### About this task
Update the lines starting at the one containing "Explore MRTK's various" and ending after the one containing "See [Examples Hub". Replace "various" with "different" and keep everything else the same.

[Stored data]
_ _ _ _ _

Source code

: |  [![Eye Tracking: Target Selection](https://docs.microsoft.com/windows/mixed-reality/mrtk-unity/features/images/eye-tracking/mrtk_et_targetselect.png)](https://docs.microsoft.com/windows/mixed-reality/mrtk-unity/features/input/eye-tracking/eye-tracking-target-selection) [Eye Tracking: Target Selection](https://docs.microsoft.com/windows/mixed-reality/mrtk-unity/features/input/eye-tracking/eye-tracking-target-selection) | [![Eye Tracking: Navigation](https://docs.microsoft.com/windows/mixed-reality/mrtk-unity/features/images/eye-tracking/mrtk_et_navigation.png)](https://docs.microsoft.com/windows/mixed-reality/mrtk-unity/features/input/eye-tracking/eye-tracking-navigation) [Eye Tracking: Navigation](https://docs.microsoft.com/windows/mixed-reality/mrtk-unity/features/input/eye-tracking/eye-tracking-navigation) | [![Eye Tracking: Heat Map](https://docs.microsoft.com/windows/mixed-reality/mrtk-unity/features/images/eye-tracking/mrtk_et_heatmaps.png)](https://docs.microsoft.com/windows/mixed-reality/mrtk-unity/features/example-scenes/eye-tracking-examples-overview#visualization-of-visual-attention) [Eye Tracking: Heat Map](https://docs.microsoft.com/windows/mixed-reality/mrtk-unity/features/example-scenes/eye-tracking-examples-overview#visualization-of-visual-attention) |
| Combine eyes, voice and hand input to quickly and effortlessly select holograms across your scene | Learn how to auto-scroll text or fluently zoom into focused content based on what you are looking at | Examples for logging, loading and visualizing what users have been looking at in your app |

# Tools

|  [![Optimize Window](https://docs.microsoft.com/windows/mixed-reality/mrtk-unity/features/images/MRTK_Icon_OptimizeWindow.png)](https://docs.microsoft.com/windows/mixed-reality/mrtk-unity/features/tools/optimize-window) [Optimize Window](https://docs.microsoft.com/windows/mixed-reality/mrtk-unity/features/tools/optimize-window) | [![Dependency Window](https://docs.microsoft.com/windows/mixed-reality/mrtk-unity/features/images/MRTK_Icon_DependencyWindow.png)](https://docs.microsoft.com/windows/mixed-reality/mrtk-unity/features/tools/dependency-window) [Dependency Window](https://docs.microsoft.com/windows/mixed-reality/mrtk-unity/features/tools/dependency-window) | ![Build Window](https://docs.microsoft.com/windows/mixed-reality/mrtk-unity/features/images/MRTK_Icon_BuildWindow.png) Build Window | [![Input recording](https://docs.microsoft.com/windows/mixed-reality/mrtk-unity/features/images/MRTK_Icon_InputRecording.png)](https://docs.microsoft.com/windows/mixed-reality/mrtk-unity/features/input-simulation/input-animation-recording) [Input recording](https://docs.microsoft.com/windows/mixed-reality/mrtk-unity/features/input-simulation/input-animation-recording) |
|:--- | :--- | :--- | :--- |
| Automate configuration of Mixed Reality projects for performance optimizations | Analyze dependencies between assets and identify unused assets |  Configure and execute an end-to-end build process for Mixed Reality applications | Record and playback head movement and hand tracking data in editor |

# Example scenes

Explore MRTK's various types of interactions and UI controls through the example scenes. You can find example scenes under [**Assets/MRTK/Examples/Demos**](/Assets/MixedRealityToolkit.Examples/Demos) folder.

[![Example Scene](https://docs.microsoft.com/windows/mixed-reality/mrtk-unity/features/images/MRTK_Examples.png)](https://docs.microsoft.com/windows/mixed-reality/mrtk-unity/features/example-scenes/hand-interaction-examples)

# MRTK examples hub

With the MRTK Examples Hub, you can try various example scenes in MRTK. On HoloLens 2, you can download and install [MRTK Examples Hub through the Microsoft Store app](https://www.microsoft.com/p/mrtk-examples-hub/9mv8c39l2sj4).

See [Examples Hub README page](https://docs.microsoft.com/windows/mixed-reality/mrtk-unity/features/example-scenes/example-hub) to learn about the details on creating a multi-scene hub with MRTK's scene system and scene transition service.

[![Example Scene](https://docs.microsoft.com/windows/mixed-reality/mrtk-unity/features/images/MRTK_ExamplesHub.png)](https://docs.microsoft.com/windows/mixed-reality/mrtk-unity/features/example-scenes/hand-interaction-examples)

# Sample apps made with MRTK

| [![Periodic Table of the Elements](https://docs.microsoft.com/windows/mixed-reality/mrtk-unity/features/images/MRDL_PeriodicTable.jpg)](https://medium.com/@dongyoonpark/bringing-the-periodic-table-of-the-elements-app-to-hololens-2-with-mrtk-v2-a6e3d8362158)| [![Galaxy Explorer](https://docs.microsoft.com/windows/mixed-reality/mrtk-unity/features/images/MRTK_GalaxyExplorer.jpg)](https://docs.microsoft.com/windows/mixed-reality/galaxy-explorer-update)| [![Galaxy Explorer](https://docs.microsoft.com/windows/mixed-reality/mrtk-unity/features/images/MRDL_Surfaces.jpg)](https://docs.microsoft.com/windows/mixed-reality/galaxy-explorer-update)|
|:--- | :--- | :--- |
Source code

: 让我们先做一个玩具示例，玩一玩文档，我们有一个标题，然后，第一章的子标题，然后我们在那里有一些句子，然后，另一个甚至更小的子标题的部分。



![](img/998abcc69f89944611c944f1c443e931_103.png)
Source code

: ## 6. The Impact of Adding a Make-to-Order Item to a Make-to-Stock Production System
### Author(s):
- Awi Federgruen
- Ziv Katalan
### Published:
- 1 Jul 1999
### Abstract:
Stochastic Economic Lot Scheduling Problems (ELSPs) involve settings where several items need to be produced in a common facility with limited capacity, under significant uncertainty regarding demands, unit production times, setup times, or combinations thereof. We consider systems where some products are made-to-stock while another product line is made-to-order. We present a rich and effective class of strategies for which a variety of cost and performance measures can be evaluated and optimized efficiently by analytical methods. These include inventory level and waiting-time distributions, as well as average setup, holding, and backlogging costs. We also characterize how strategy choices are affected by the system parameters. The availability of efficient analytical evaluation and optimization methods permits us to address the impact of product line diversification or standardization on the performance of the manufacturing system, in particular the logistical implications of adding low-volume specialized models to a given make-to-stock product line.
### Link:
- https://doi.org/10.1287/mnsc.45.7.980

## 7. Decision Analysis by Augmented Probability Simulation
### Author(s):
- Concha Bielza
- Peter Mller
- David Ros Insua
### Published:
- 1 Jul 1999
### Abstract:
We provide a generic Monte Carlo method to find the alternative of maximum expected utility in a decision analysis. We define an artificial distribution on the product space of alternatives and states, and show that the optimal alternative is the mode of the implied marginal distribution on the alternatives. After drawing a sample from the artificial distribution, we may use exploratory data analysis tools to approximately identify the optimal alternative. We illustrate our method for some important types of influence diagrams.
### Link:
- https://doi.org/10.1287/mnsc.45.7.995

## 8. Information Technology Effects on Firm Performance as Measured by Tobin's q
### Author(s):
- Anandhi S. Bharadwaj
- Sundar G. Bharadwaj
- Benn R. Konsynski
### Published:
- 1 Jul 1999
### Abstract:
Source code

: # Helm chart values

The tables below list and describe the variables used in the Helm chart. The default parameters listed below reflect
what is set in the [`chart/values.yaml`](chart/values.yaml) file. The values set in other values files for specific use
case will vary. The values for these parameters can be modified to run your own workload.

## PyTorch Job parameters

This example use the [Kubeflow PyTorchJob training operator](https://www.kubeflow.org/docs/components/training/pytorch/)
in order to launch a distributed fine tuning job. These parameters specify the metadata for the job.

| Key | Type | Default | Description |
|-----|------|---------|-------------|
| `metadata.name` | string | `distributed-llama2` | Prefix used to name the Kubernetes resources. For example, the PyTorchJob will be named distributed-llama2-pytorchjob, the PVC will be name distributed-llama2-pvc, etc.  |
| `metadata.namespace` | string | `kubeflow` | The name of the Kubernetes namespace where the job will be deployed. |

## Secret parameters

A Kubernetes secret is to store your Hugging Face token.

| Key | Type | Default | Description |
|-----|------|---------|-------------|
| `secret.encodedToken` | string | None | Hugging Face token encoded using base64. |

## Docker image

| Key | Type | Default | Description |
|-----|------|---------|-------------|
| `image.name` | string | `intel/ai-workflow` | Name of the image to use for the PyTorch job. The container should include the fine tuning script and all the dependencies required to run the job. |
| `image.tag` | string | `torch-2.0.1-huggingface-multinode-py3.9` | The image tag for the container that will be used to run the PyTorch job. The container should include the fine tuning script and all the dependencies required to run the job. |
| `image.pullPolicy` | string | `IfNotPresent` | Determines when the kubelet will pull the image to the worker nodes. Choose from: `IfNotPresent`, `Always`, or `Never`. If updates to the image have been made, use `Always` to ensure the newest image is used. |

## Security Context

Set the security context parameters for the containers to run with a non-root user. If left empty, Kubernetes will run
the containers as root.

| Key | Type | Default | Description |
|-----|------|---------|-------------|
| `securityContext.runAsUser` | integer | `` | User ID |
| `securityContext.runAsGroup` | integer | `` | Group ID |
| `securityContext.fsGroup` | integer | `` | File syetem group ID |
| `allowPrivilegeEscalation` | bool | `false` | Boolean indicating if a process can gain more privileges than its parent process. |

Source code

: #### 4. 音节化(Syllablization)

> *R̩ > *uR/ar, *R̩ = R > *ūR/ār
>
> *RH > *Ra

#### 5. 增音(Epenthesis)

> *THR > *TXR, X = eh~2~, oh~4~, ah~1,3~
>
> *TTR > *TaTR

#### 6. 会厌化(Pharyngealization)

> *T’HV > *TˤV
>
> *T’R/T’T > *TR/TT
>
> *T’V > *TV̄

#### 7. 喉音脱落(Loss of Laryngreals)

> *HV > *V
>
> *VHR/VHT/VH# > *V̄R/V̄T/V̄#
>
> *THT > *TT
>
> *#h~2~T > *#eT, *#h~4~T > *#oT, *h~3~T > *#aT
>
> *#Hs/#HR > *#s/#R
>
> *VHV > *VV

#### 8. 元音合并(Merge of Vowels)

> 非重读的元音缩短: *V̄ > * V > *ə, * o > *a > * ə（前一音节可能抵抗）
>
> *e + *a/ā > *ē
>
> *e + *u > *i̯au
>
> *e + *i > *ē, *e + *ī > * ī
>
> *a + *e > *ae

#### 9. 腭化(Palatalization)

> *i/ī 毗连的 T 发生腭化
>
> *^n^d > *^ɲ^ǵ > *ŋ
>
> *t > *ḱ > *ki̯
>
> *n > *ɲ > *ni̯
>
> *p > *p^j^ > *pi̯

_ _ _ _ _

### Result of this exercise
Explore MRTK's different types of interactions and UI controls through the example scenes. You can find example scenes under [**Assets/MRTK/Examples/Demos**](/Assets/MixedRealityToolkit.Examples/Demos) folder.

[![Example Scene](https://docs.microsoft.com/windows/mixed-reality/mrtk-unity/features/images/MRTK_Examples.png)](https://docs.microsoft.com/windows/mixed-reality/mrtk-unity/features/example-scenes/hand-interaction-examples)

# MRTK examples hub

With the MRTK Examples Hub, you can try different example scenes in MRTK. On HoloLens 2, you can download and install [MRTK Examples Hub through the Microsoft Store app](https://www.microsoft.com/p/mrtk-examples-hub/9mv8c39l2sj4).

See [Examples Hub README page](https://docs.microsoft.com/windows/mixed-reality/mrtk-unity/features/example-scenes/example-hub) to learn about the details on creating a multi-scene hub with MRTK's scene system and scene transition service.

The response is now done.